I continue to think that there is only so much stupid that can be brought to bear in the world of big-time college athletics. Sadly, the SEC is the latest to disprove my theory. (props to Jay Rosen @jayrosen_nyu on Twitter, for the head’s up)
Ticketed fans can’t “produce or disseminate (or aid in producing or disseminating) any material or information about the Event, including, but not limited to, any account, description, picture, video, audio, reproduction or other information concerning the Event … .”
The SEC is getting some blowback for their policy. Not from the media, but from fans. If I were a fan paying premium prices to watch the tenant-farm system that is big-time college athletics, I’d be miffed too.

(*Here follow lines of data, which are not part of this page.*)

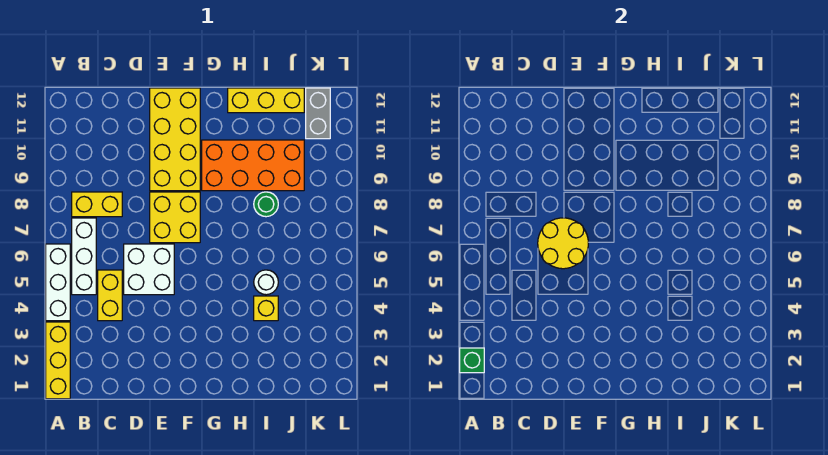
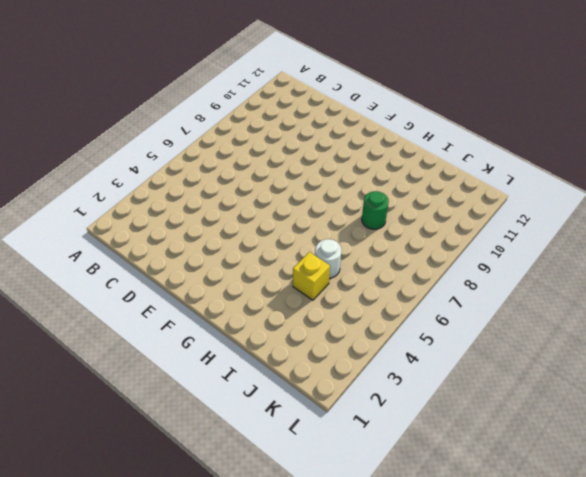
none -> yellow brick A1:A3 level 1
none -> white brick A4:A6 level 1
none -> white brick B5:B7 level 1

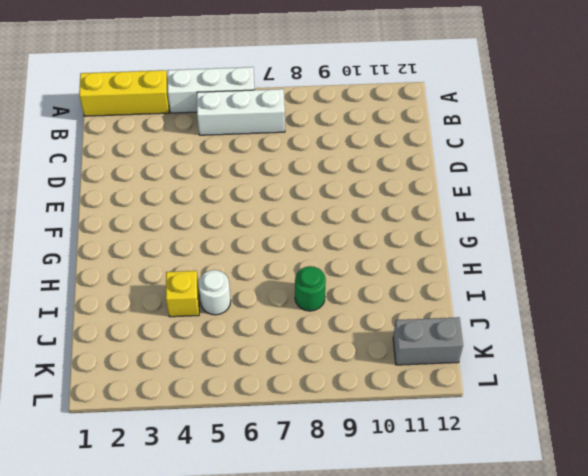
none -> yellow brick B8:C8 level 1
none -> yellow brick C4:C5 level 1
none -> white brick D5:E6 level 1

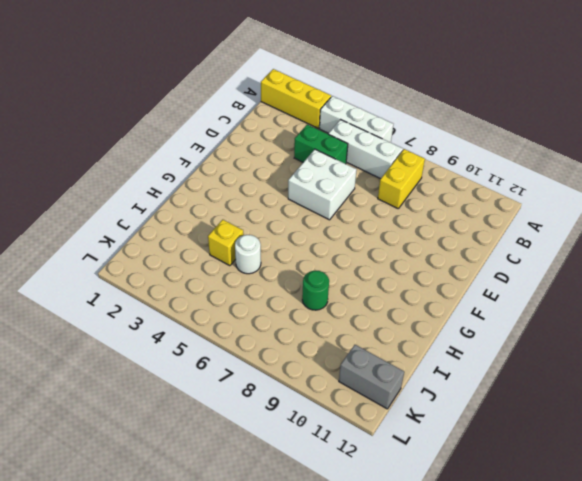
green brick C4:C5 level 1 -> yellow brick C4:C5 level 1
none -> yellow brick E7:F8 level 1
none -> yellow brick E9:F12 level 1
none -> orange brick G9:J10 level 1

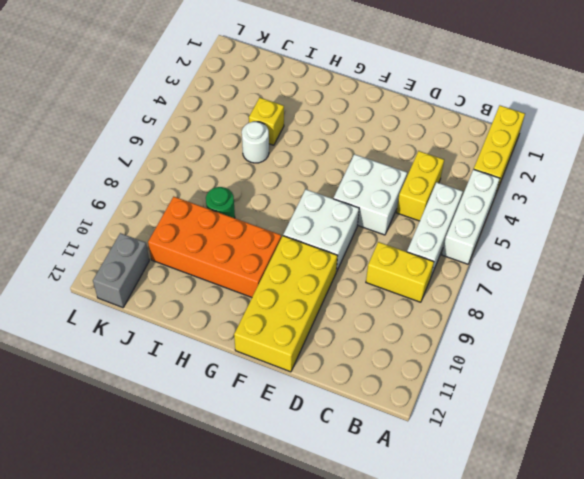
white brick E7:F8 level 1 -> yellow brick E7:F8 level 1
none -> yellow brick H12:J12 level 1
none -> green brick A2 level 2
none -> yellow round brick D6:E7 level 2

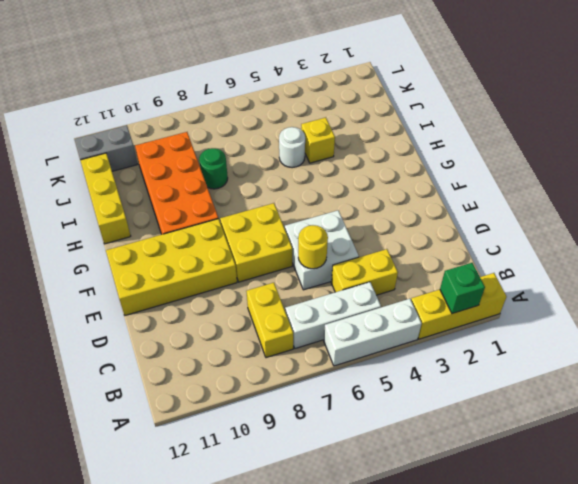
yellow round brick D6 level 2 -> yellow round brick D6:E7 level 2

Of course, this isn’t the first, nor will it be the last, episode in the continuing series of “college athletics attempts to deny reality.” The NCAA has propagated the stupid for a couple of years now related to journalists reporting from games.
To be clear, we haven’t seen this kind of push back from the NCAA at EIU, since we’re not in the conference with the big time money deals with major networks. Thankfully, we can practice new media coverage so far.

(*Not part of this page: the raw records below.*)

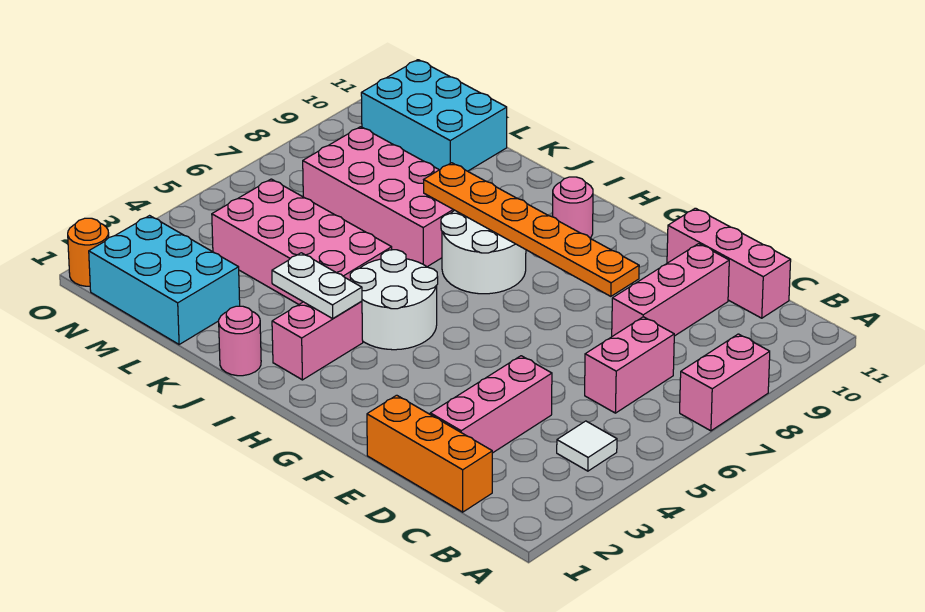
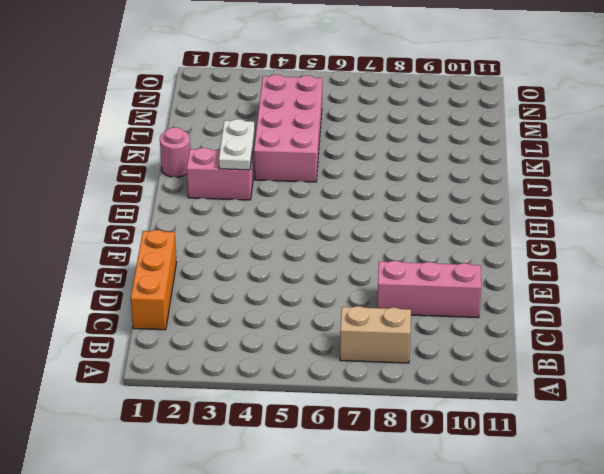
tan brick B7:B8 level 1 -> none
none -> pink brick A7:A8 level 1
none -> white tile B4 level 1
none -> pink brick C6:C7 level 1

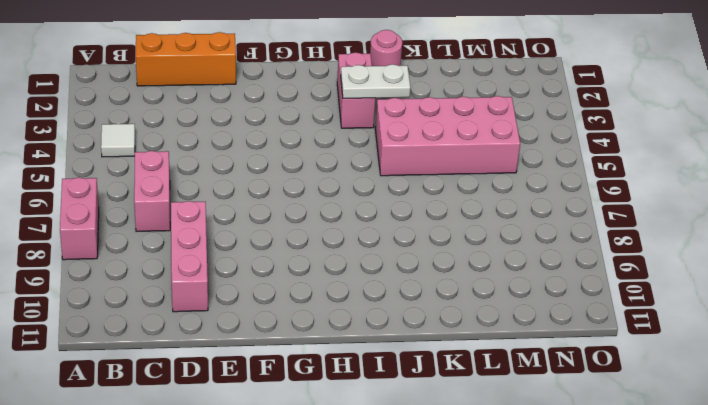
none -> pink brick C11:E11 level 1
none -> pink brick D2:D4 level 1
none -> white round brick H4:I5 level 1

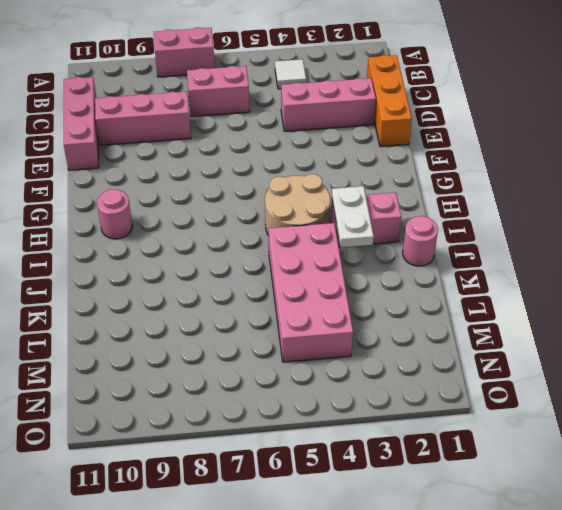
tan round brick H4:I5 level 1 -> white round brick H4:I5 level 1
none -> white round brick H7:I8 level 1
none -> pink brick J7:M8 level 1
none -> cyan brick L1:N2 level 1

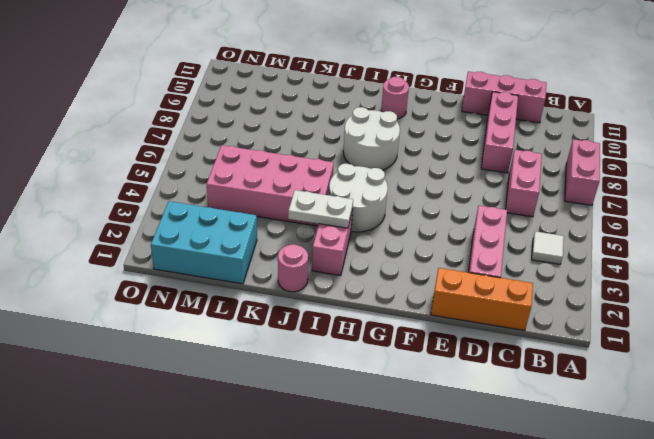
none -> pink brick J7:M8 level 1
none -> cyan brick L10:N11 level 1
none -> orange round brick O1 level 1

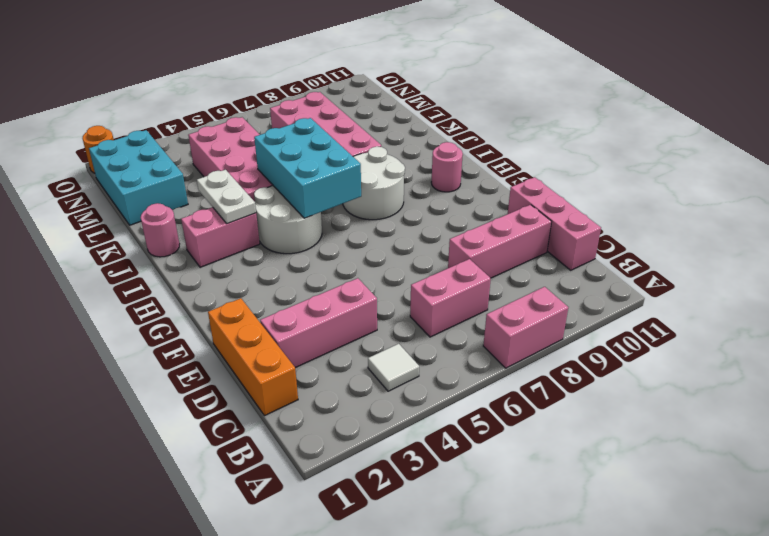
cyan brick H5:J6 level 2 -> cyan brick L10:N11 level 1
none -> orange plate E8:J8 level 2

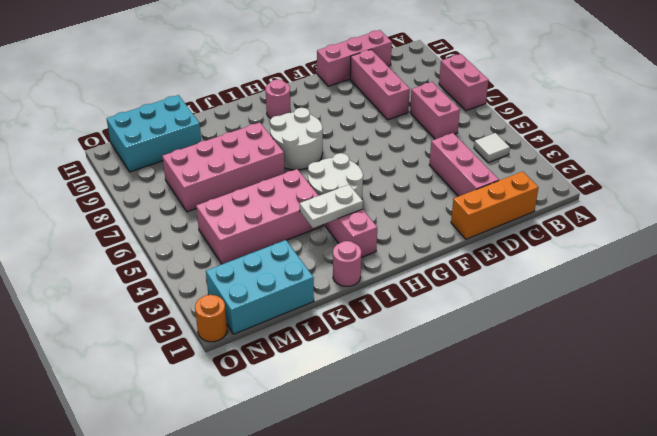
none -> orange plate E8:J8 level 2

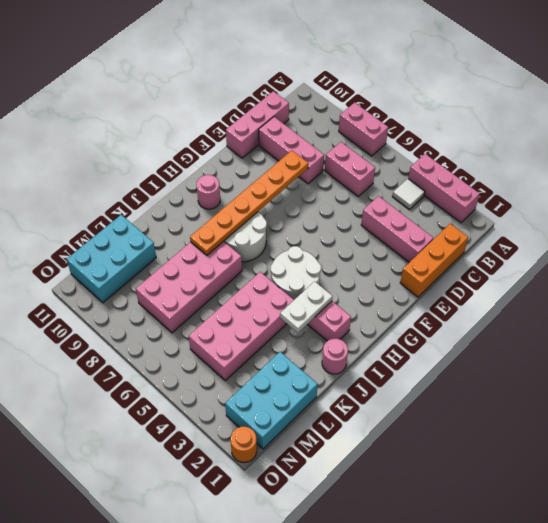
pink brick A2:A4 level 1 -> none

But rather than just castigate the SEC for their stupidity and short-sightedness, here’s a proposition for how to make lemonade out of the new media lemons you think you’ve been given: create a place on your site, or the site of your corporate broadcast overlords, where fans can upload their videos, tweets, whatever, to add to the texture of the games. In other words – surf with the wave, not against it.
Why does this seem so hard for some to get?